U.S. District Judge Colleen Kollar-Kotelly is reviewing the settlement and gave states involved in the case until Tuesday to accept or reject the plan. Kollar-Kotelly had asked all parties to expedite negotiations due to the economic uncertainty caused by the Sept. 11 terrorist attacks.
Microsoft lawyer John Warden urged the states to accept the plan, saying the agreement is “good for the parties, and for consumers as we fully expect the states will conclude.”
Approval of the deal would take three months to allow review and final court approval. There would be 60 days for the public to weigh in with comments.
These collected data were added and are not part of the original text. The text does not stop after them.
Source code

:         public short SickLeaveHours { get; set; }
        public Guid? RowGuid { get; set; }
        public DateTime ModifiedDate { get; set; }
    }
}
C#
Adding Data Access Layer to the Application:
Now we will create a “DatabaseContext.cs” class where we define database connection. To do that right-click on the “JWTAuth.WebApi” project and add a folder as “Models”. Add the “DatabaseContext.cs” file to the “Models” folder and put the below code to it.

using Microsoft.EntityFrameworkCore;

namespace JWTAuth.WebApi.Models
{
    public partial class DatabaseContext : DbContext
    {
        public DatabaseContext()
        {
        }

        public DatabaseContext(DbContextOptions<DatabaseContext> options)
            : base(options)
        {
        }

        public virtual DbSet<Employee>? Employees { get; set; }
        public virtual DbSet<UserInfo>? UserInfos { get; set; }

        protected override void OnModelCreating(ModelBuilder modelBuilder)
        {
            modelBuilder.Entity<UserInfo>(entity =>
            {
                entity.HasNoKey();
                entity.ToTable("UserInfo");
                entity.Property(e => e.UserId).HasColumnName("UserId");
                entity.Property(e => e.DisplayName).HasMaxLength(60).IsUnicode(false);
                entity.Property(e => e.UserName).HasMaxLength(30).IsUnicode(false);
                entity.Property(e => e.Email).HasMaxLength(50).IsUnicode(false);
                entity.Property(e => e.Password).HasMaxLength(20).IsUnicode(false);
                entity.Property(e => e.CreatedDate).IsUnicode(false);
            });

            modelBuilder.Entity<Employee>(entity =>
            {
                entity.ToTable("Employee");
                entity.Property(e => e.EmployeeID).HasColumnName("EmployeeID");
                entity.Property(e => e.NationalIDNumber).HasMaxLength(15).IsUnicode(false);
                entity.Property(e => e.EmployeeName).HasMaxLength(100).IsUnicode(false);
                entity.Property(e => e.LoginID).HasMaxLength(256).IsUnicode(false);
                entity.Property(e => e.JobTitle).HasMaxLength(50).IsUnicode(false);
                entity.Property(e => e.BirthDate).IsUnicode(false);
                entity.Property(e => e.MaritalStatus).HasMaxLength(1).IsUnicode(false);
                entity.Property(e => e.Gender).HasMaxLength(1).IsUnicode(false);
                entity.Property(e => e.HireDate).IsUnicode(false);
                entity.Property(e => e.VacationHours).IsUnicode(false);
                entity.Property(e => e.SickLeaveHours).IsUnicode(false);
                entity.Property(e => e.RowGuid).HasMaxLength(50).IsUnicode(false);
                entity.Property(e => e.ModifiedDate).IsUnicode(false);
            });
Brendan Sullivan, a lawyer representing the 18 states that joined the antitrust suit against Microsoft in 1998, said his clients needed until Tuesday to review the terms and “be sure that this is a good agreement that is enforceable.”
One of the lead attorney generals in the case, Tom Miller of Iowa, said the settlement “represents some progress.”
A staunch Microsoft critic, Connecticut Attorney General Richard Blumenthal, said “the world changed on Sept. 11” and there was now “a powerful dynamic to resolving the issues in this case.’
Other details of the proposed settlement include a five-year implementation period, which could be extended for another two years if Microsoft failed to follow the terms. Microsoft would allow a panel of three independent experts to reside on its premises and work full-time to ensure the software giant complied with the settlement, Justice officials said.
“These experts will have full access to all of Microsoft’s books, records, systems and personnel, including source code, and will help resolve disputes about Microsoft’s compliance,” the department said.
The deal, if approved, would bring to end the historic legal battle in which the Clinton administration first sought to break Microsoft into two companies to punish the company for antitrust violations. The Bush administration took the breakup off the table before starting negotiations this fall.
Critics charge that the deal does little to prevent Microsoft from engaging in the same practices that led to the monopoly charges.
Some states also argued Microsoft cannot be trusted to reform its business practices. Iowa, Connecticut, Wisconsin and California were among the most resistant to any immediate settlement, along with Ohio and Kansas.
If states reject the settlement, they could use upcoming public hearings to undercut the deal or could pursue the case separately in court.
But legal experts cautioned it was unclear how effectively states could influence terms under consideration by the trial judge, since Kollar-Kotelly has expressed such strong desire for a settlement.
The states have until Tuesday to decide whether they will join the proposed settlement.